BHCDA had managed maternal and child health activities since 1982. In 1990, HRSA moved all of these into its new Maternal and Child Health Bureau.

BPHC oversaw the National Health Service Corps until 2002, when it moved to HRSA’s Bureau of Health Professions. The Bureau of Health Professions would later form part of today’s Bureau of Health Workforce.

BPHC’s logo and motto during the 1990s.

BPHC’s logo and motto during the 1990s

There were other programs and initiatives managed at BHCDA and BPHC in the 1980s and 1990s. For instance, BPHC oversaw HRSA’s Black Lung Clinics Program (to treat coal miners), National Hansen’s Disease Program, and Lower Extremity Amputation Prevention (LEAP) Program. Over time HRSA moved all of these to different bureaus, leaving BPHC to focus on health centers.

The 340B Drug Pricing Program

In 1992, Congress created a new program under Section 340B of the Public Health Service Act. To be covered by Medicaid and Medicare Part B, drug companies had to provide discounts on drugs purchased by health centers and other safety net providers. Health centers could pass the savings on to patients. Or they could reinvest the money to increase access or improve patient services.

“When you look at the cost of pharmaceuticals, being able to buy those through the 340B Program has been a lifesaver,” according to Roland Gardner, former director of Beaufort-Jasper-Hampton Comprehensive Health Services. “You can use those dollars to expand your services.”

The Federal Tort Claims Act

The Federal Tort Claims Act (FTCA) allows citizens to sue the federal government for the actions of federal employees in the course of doing their jobs. Health centers and their staff became eligible for FTCA coverage in the early 1990s. Staff, leadership, and some contractors at an FTCA-covered health center (as well as volunteers, as of 2016) could be treated as Public Health Service employees for the purpose of medical malpractice liability coverage.

This means health centers that receive FTCA coverage don’t need to pay for medical malpractice insurance.

Benefits of FTCA coverage

“FTCA was huge for health centers,” recalls Rachel Gonzales-Hanson, CEO of Community Health Development, Inc. and later an executive at the National Association of Community Health Centers. “It allowed us to save so much money. We were able to use the savings to provide more services, pay staff better wages, and cover other important expenses.”

BPHC’s FTCA Program ensures that health centers protect patient safety and reduce risks. BPHC provides training and technical assistance to help health centers avoid medical mistakes.

The Health Centers Consolidation Act of 1996

Previous statutory authorities

Congress authorized funding for community health centers in 1975 under Section 330 of the Public Health Service Act. They authorized funding for migrant health centers in 1962 through the Migrant Health Act. They authorized funding for health centers serving people experiencing homelessness in the McKinney-Vento Homeless Assistance Act of 1987. Finally, they authorized funding for health centers serving public housing residents in the Disadvantaged Minority Health Improvement Act of 1990.

Within BPHC, these four types of health centers were managed by different people in different offices, which led to inconsistencies in their handling.

Combined authority

In 1996, Congress combined all four types of health centers under Section 330 of the Public Health Service Act:

  • Section 330: Community health centers serving a general underserved population
  • Section 330(g): Health centers serving migratory and seasonal agricultural workers
  • Section 330(h): Health centers serving people experiencing homelessness
  • Section 330(i): Health centers serving residents of public housing

After that, all four types of health centers were funded and managed together. They all followed the same program requirements and oversight activities. All were eligible for FQHC reimbursement rates, 340B drug pricing, FTCA coverage, and the other benefits of the program.
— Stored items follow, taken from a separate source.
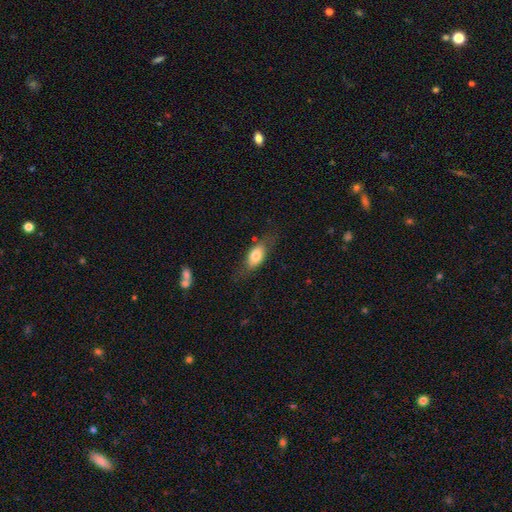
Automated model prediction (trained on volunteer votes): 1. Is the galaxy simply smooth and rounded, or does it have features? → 72% smooth, 21% featured or disk, 7% star or artifact.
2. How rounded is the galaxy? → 83% in between, 11% cigar-shaped, 6% round.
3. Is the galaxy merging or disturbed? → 68% none, 21% minor disturbance, 9% major disturbance, 2% merger.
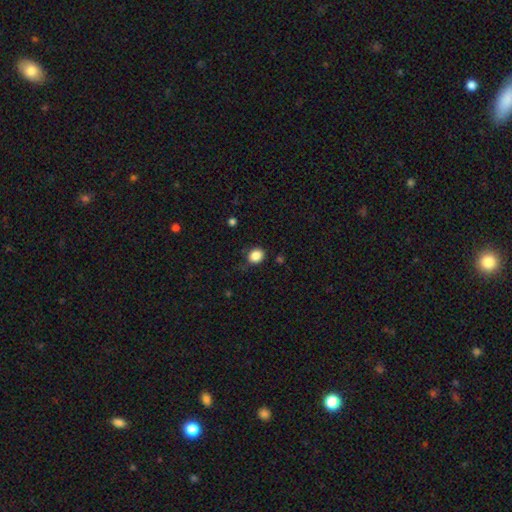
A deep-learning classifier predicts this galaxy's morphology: smooth-or-featured: smooth: 86% | star or artifact: 10% | featured or disk: 4%
  how-rounded: round: 60% | in between: 39% | cigar-shaped: 1%
  merging: none: 81% | minor disturbance: 14% | major disturbance: 3% | merger: 2%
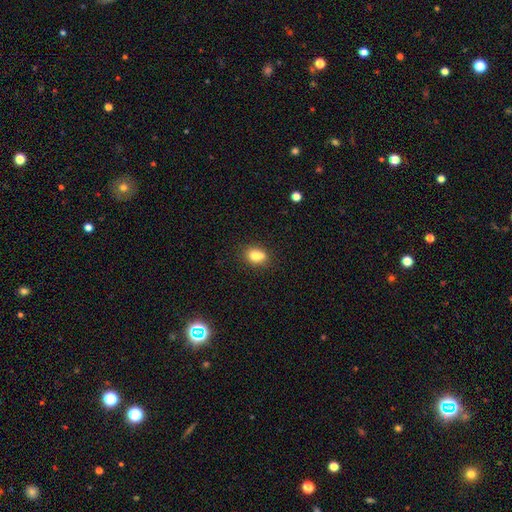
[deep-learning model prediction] Smooth or featured? smooth (75%)
How rounded? round (50%)
Merging? none (52%)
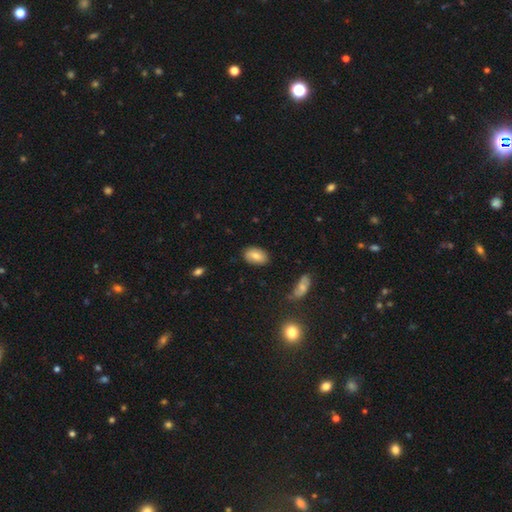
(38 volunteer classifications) smooth_or_featured: smooth (p=0.71) [alt: featured or disk p=0.24]
how_rounded: in between (p=0.93) [alt: round p=0.07]
merging: none (p=0.86) [alt: minor disturbance p=0.11]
Health centers that received funding under multiple categories could apply for all of them using a common application. This led to efficiencies, both for the bureau and for the health centers.

The Loan Guarantee Program

The Health Centers Consolidation Act of 1996 also authorized a new federal program. This program guaranteed up to 80% of the principal and interest on loans taken out by health centers for capital projects.

Due to a lack of credit or collateral, many health centers have trouble getting affordable loans for construction or renovation. A loan guarantee can enhance their credit profile. This reduces the lender’s risk and allows them to provide a loan with more favorable terms.

Developing the Uniform Data System

Since the Bureau Common Reporting Requirements (BCRR) in the 1970s, a key feature of the program has been the collection of grantee data. In 1996, the bureau replaced BCRR with the Uniform Data System (UDS). The UDS is a standardized reporting system used by all HRSA-funded health centers (and all look-alikes since 2011). Health centers report each year on a core set of information. This lets BPHC make sure they are meeting program requirements. It also lets BPHC assess the impact of the program.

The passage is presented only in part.